One cross in particular sits quietly beside the south-western edge of the Monks' Graveyard, and it is easy to pass without a second glance. It is roughly shaped, just 0.65 metres tall and 0.3 metres wide, worn thin to only 0.08 metres. Its arms are barely distinct from the shaft, though the lower angles of those arms are hollowed out, a small deliberate gesture that confirms the cross shape was intentional rather than accidental.
The hollowed lower angles are a detail worth pausing over. This technique, sometimes called armpit hollowing, appears on early medieval insular crosses and is thought to reflect a particular tradition of stone-cutting that flourished in Irish monasticism from roughly the sixth century onward. Skellig Michael itself was founded as a monastery, probably during that same period, by communities seeking the severe isolation of an Atlantic rock. The graveyard beside which this cross stands would have held the monks who lived and died in that extraordinary place, far from the mainland, sustained by whatever fishing and gardening the ledges of the island allowed. The cross was recorded and measured by A. O'Sullivan and J. Sheehan in their 1996 archaeological survey of the Iveragh Peninsula, published by Cork University Press, which remains the foundational reference for the early Christian material on the island.
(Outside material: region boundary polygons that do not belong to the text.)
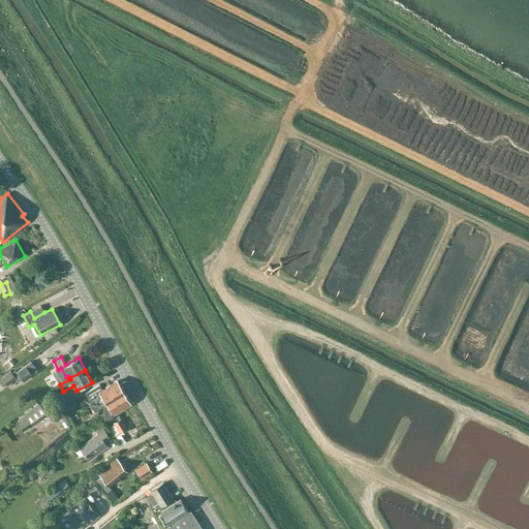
[(7,385),(17,378),(10,371),(1,377),(7,385)]
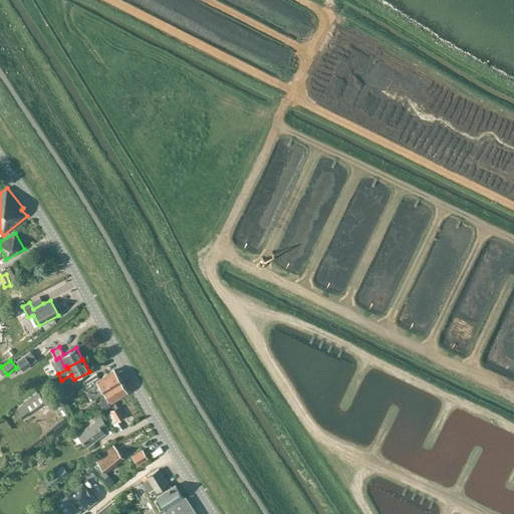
[(96,373),(82,381),(85,388),(92,398),(94,400),(98,395),(98,394),(120,380),(113,369),(99,378),(96,373)]
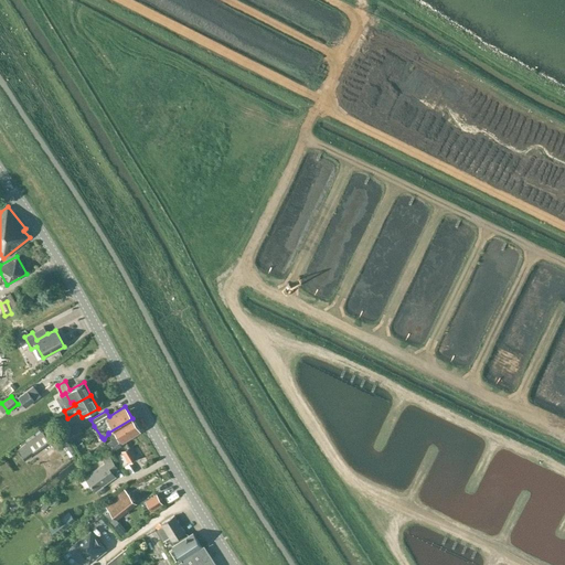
[(113,440),(107,443),(112,450),(121,445),(119,443),(139,430),(132,418),(108,433),(108,434),(113,440)]
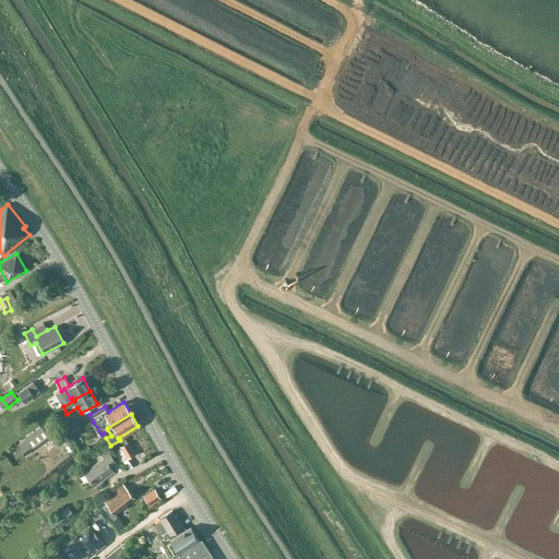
[(70,433),(82,427),(76,419),(66,427),(70,433)]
The cross stands near ground level and is easy to overlook against the grey stone of its surroundings. Visitors to Skellig Michael, which is accessible by licensed boat from ports including Portmagee and Ballinskelligs during the summer season, are typically focused on the ascent to the monastery complex. The Monks' Graveyard lies within the main enclosure, and the south-western perimeter, where this cross stands, is worth a slower look once the more immediately dramatic structures have been taken in.